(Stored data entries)

----

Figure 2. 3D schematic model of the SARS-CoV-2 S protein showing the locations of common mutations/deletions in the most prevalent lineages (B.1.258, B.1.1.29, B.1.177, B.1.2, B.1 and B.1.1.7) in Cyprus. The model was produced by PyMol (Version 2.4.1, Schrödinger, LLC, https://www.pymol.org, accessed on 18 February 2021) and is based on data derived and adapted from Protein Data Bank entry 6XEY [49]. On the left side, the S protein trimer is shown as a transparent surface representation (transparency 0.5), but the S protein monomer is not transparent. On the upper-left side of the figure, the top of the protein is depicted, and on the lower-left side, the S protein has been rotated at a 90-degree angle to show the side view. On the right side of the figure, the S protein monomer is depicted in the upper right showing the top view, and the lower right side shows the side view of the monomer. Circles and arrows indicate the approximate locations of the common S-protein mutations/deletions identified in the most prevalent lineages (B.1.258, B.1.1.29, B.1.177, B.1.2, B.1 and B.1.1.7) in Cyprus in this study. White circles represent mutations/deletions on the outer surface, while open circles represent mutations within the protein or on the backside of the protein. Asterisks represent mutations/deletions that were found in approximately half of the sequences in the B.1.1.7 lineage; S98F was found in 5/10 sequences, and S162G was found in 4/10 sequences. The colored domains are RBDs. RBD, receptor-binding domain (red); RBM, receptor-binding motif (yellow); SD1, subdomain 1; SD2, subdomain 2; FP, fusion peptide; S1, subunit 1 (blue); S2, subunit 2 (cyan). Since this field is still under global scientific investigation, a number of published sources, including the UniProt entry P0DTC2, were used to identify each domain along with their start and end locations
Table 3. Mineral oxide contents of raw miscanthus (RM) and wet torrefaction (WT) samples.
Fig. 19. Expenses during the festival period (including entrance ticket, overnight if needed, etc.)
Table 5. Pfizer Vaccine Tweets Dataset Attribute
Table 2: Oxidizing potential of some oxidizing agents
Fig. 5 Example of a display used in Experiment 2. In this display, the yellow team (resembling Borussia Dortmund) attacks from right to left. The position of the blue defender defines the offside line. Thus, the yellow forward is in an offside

----

◆ **WORK INSTRUCTIONS**: The answer consists of the line holding "Table 3. Mineral" and every line after it up to the end of the records, word for word.

◆ **EXERCISE RESULT**:
Table 3. Mineral oxide contents of raw miscanthus (RM) and wet torrefaction (WT) samples.
Fig. 19. Expenses during the festival period (including entrance ticket, overnight if needed, etc.)
Table 5. Pfizer Vaccine Tweets Dataset Attribute
Table 2: Oxidizing potential of some oxidizing agents
Fig. 5 Example of a display used in Experiment 2. In this display, the yellow team (resembling Borussia Dortmund) attacks from right to left. The position of the blue defender defines the offside line. Thus, the yellow forward is in an offside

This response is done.